Data records:
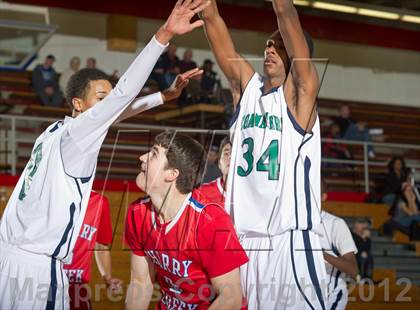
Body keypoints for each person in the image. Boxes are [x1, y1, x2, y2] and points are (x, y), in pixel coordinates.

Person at [0, 1, 208, 308]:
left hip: (8, 258)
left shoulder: (53, 133)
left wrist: (162, 97)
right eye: (102, 97)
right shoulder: (77, 135)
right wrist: (163, 35)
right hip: (36, 270)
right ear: (79, 104)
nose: (110, 104)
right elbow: (123, 96)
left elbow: (117, 111)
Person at [201, 0, 327, 308]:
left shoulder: (301, 99)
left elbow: (286, 14)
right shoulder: (248, 89)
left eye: (279, 46)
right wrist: (206, 10)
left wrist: (282, 8)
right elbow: (217, 29)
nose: (270, 49)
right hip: (242, 243)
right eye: (268, 45)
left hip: (288, 242)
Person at [124, 132, 248, 309]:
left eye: (154, 154)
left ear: (172, 174)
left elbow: (231, 299)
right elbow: (140, 282)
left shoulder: (210, 221)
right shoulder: (138, 213)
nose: (142, 157)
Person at [63, 191, 122, 310]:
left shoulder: (98, 202)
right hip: (45, 281)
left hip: (76, 286)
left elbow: (100, 246)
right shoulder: (48, 193)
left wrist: (108, 278)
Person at [319, 181, 358, 310]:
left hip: (331, 298)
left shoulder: (335, 223)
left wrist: (320, 254)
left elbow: (353, 270)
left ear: (323, 197)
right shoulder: (291, 223)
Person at [199, 136, 231, 206]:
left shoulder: (255, 193)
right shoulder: (201, 193)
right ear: (219, 162)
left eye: (235, 154)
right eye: (226, 153)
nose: (230, 157)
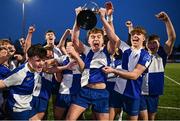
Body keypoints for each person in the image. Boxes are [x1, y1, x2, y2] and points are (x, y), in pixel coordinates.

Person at [65, 6, 119, 120]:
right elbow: (74, 39)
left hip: (101, 93)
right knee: (69, 119)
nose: (95, 39)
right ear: (88, 40)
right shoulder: (86, 50)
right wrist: (78, 17)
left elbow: (114, 39)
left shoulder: (107, 51)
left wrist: (103, 18)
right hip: (85, 91)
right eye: (93, 37)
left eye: (99, 37)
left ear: (103, 39)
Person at [102, 25, 151, 120]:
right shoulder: (125, 48)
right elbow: (112, 35)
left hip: (132, 94)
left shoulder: (146, 55)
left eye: (138, 34)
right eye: (133, 34)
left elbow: (134, 75)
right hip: (118, 91)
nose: (135, 35)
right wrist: (106, 17)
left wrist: (114, 70)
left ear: (144, 38)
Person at [139, 11, 176, 120]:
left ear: (159, 44)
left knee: (151, 118)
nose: (151, 45)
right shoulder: (142, 54)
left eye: (154, 42)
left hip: (154, 93)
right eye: (149, 43)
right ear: (145, 45)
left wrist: (166, 20)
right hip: (140, 92)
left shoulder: (162, 54)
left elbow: (172, 37)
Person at [0, 44, 47, 120]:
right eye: (38, 60)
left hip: (27, 105)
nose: (41, 63)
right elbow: (1, 84)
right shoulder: (19, 74)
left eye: (43, 60)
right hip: (18, 109)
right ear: (29, 59)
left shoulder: (35, 67)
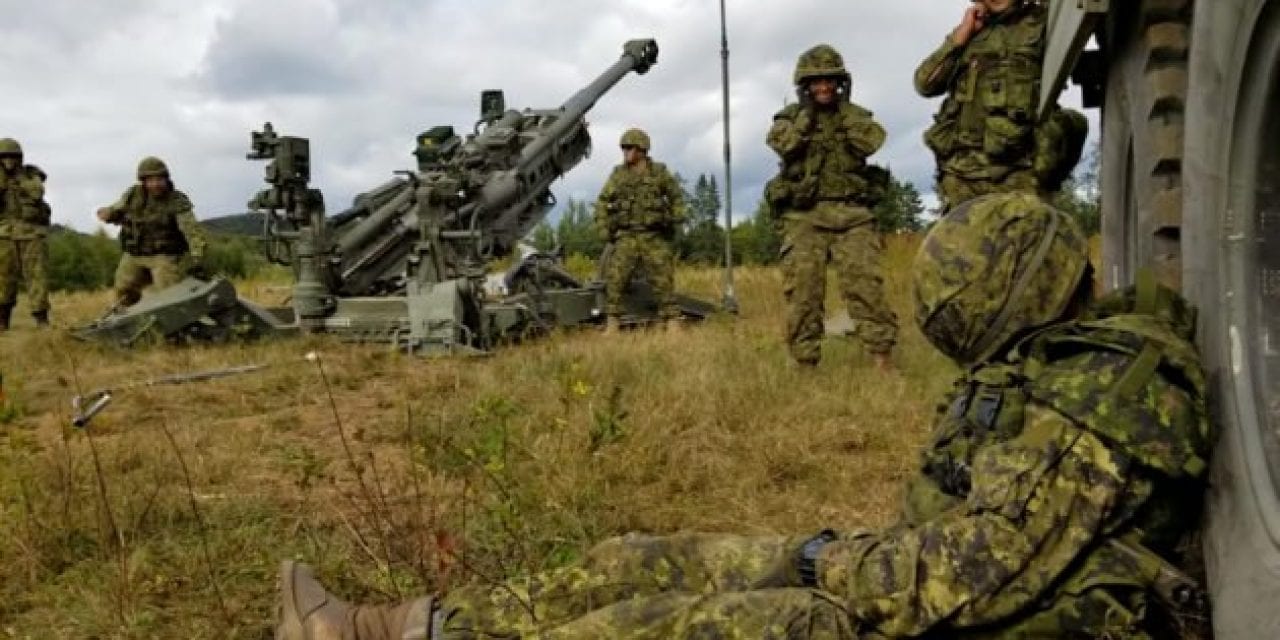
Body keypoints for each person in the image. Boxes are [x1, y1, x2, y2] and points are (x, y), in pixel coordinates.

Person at [275, 192, 1214, 639]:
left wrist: (821, 562)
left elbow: (960, 583)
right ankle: (393, 629)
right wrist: (826, 553)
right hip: (929, 588)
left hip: (969, 611)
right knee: (635, 558)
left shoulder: (1108, 391)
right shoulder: (1057, 362)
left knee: (708, 620)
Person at [765, 44, 897, 369]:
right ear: (805, 86)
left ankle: (882, 358)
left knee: (866, 287)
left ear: (840, 83)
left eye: (829, 80)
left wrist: (845, 113)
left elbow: (870, 142)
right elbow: (784, 146)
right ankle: (805, 362)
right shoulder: (790, 119)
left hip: (853, 215)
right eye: (816, 81)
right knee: (804, 294)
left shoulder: (855, 116)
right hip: (805, 217)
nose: (823, 87)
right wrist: (807, 117)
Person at [915, 0, 1089, 211]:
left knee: (1030, 240)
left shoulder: (1043, 21)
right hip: (962, 178)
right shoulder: (969, 34)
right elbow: (925, 84)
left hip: (1019, 175)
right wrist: (958, 39)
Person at [593, 128, 685, 332]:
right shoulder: (618, 175)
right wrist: (603, 228)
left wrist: (676, 216)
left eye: (629, 148)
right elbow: (602, 202)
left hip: (653, 235)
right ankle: (612, 323)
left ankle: (671, 320)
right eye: (623, 148)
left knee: (663, 278)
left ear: (642, 150)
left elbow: (676, 196)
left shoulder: (659, 172)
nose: (625, 152)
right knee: (615, 279)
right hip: (626, 236)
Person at [96, 156, 208, 309]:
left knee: (170, 296)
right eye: (150, 180)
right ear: (143, 181)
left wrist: (198, 257)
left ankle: (176, 327)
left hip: (164, 256)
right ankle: (125, 321)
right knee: (123, 290)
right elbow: (117, 209)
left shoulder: (176, 201)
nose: (155, 184)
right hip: (135, 255)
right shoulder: (133, 194)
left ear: (165, 179)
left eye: (159, 179)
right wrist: (108, 214)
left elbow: (192, 232)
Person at [0, 137, 52, 330]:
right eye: (4, 157)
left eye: (12, 157)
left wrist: (19, 178)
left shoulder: (30, 174)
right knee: (3, 278)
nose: (9, 161)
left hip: (31, 234)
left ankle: (41, 319)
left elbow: (37, 192)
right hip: (4, 235)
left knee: (37, 277)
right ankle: (3, 320)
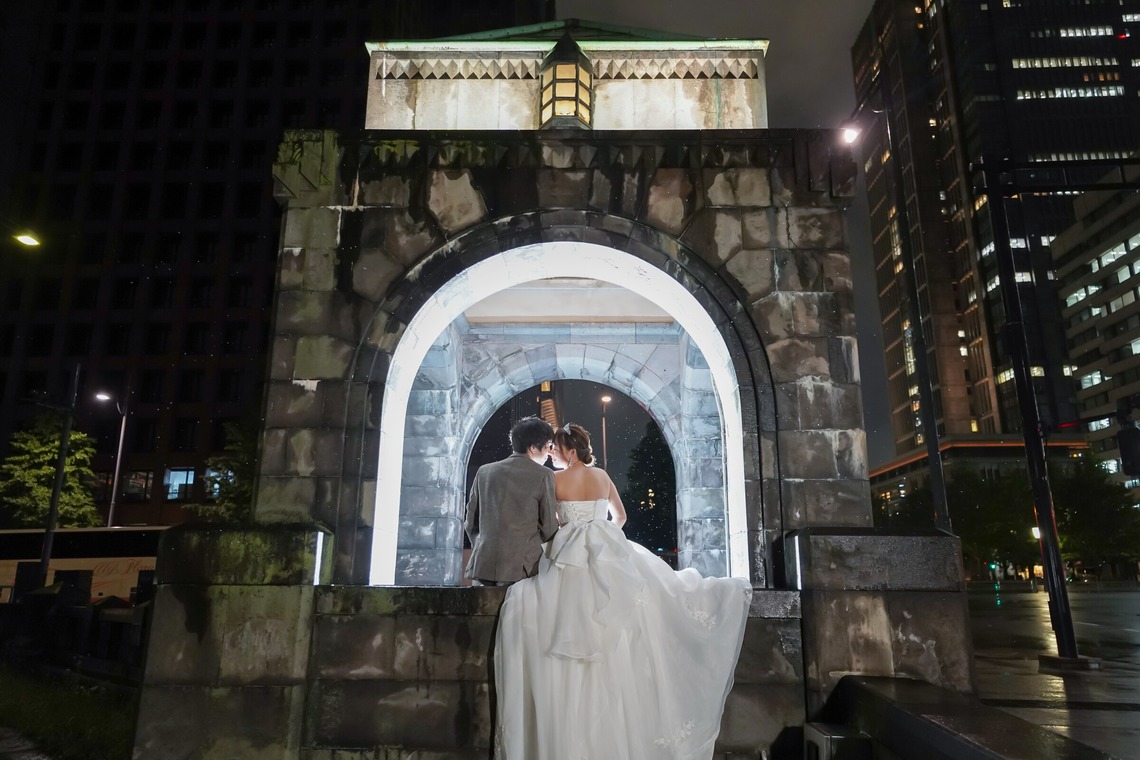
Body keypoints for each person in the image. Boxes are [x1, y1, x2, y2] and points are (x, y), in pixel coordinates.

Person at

The task:
All the lines above are to be reproduced exactly, except the pictures.

Response area:
Body keypoints for each person in the image. Boxes are [x1, y1, x2, y2] and points are (x, y), in pixel coordinates.

Person at [0, 1, 208, 308]:
left hip: (8, 258)
left shoulder: (53, 133)
left wrist: (162, 97)
right eye: (102, 97)
right shoulder: (77, 135)
right wrist: (163, 35)
right hip: (36, 270)
right ear: (79, 104)
nose: (110, 104)
right elbow: (123, 96)
left elbow: (117, 111)
Person at [201, 0, 327, 308]:
left shoulder: (301, 99)
left elbow: (286, 14)
right shoulder: (248, 89)
left eye: (279, 46)
right wrist: (206, 10)
left wrist: (282, 8)
right elbow: (217, 29)
nose: (270, 49)
right hip: (242, 243)
right eye: (268, 45)
left hip: (288, 242)
Person at [124, 132, 248, 309]:
left eye: (154, 154)
left ear: (172, 174)
left elbow: (231, 299)
right elbow: (140, 282)
left shoulder: (210, 221)
right shoulder: (138, 213)
nose: (142, 157)
Person at [63, 191, 122, 310]:
left shoulder: (98, 202)
right hip: (45, 281)
left hip: (76, 286)
left elbow: (100, 246)
right shoulder: (48, 193)
left wrist: (108, 278)
Person at [319, 181, 358, 310]:
left hip: (331, 298)
left shoulder: (335, 223)
left wrist: (320, 254)
left elbow: (353, 270)
left ear: (323, 197)
right shoulder: (291, 223)
Person at [199, 136, 231, 206]:
left shoulder: (255, 193)
right shoulder: (201, 193)
right ear: (219, 162)
left eye: (235, 154)
right eye: (226, 153)
nose: (230, 157)
Body keypoints for each person in the image. Boxes are [x1, y1, x2, y2] and points are (x, y), in pixel coordinates.

Person at [65, 6, 119, 120]:
right elbow: (74, 39)
left hip: (101, 93)
right knee: (69, 119)
nose: (95, 39)
right ear: (88, 40)
right shoulder: (86, 50)
right wrist: (78, 17)
left elbow: (114, 39)
left shoulder: (107, 51)
left wrist: (103, 18)
right hip: (85, 91)
right eye: (93, 37)
left eye: (99, 37)
left ear: (103, 39)
Person at [102, 25, 151, 120]:
right shoulder: (125, 48)
right elbow: (112, 35)
left hip: (132, 94)
left shoulder: (146, 55)
left eye: (138, 34)
right eye: (133, 34)
left elbow: (134, 75)
right hip: (118, 91)
nose: (135, 35)
right wrist: (106, 17)
left wrist: (114, 70)
left ear: (144, 38)
Person at [139, 11, 176, 120]:
left ear: (159, 44)
left knee: (151, 118)
nose: (151, 45)
right shoulder: (142, 54)
left eye: (154, 42)
left hip: (154, 93)
right eye: (149, 43)
right ear: (145, 45)
left wrist: (166, 20)
right hip: (140, 92)
left shoulder: (162, 54)
left elbow: (172, 37)
Person at [0, 44, 47, 120]:
right eye: (38, 60)
left hip: (27, 105)
nose: (41, 63)
right elbow: (1, 84)
right shoulder: (19, 74)
left eye: (43, 60)
right hip: (18, 109)
right ear: (29, 59)
left shoulder: (35, 67)
Body keypoints for each person in the image. Boxes are [x1, y1, x2, y2] and points are (x, y), in pixel coordinates.

Person at [275, 192, 1214, 639]:
left wrist: (821, 562)
left elbow: (960, 583)
right ankle: (393, 629)
right wrist: (826, 553)
right hip: (929, 588)
left hip: (969, 611)
right knee: (635, 558)
left shoulder: (1108, 391)
right shoulder: (1057, 362)
left knee: (708, 620)
Person at [765, 44, 897, 369]:
right ear: (805, 86)
left ankle: (882, 358)
left knee: (866, 287)
left ear: (840, 83)
left eye: (829, 80)
left wrist: (845, 113)
left elbow: (870, 142)
right elbow: (784, 146)
right ankle: (805, 362)
right shoulder: (790, 119)
left hip: (853, 215)
right eye: (816, 81)
right knee: (804, 294)
left shoulder: (855, 116)
right hip: (805, 217)
nose: (823, 87)
right wrist: (807, 117)
Person at [915, 0, 1089, 211]:
left knee: (1030, 240)
left shoulder: (1043, 21)
right hip: (962, 178)
right shoulder: (969, 34)
right elbow: (925, 84)
left hip: (1019, 175)
right wrist: (958, 39)
Person at [593, 128, 685, 332]:
right shoulder: (618, 175)
right wrist: (603, 228)
left wrist: (676, 216)
left eye: (629, 148)
right elbow: (602, 202)
left hip: (653, 235)
right ankle: (612, 323)
left ankle: (671, 320)
right eye: (623, 148)
left knee: (663, 278)
left ear: (642, 150)
left elbow: (676, 196)
left shoulder: (659, 172)
nose: (625, 152)
right knee: (615, 279)
right hip: (626, 236)
Person at [96, 156, 208, 309]:
left knee: (170, 296)
right eye: (150, 180)
right ear: (143, 181)
left wrist: (198, 257)
left ankle: (176, 327)
left hip: (164, 256)
right ankle: (125, 321)
right knee: (123, 290)
right elbow: (117, 209)
left shoulder: (176, 201)
nose: (155, 184)
right hip: (135, 255)
right shoulder: (133, 194)
left ear: (165, 179)
left eye: (159, 179)
right wrist: (108, 214)
left elbow: (192, 232)
Person at [0, 137, 52, 330]:
right eye: (4, 157)
left eye: (12, 157)
left wrist: (19, 178)
left shoulder: (30, 174)
right knee: (3, 278)
nose: (9, 161)
left hip: (31, 234)
left ankle: (41, 319)
left elbow: (37, 192)
right hip: (4, 235)
left knee: (37, 277)
right ankle: (3, 320)
Body keypoints for each person in the image. Boxes are [x1, y1, x2, y2] and points are (x, y), in pixel coordinates.

Person at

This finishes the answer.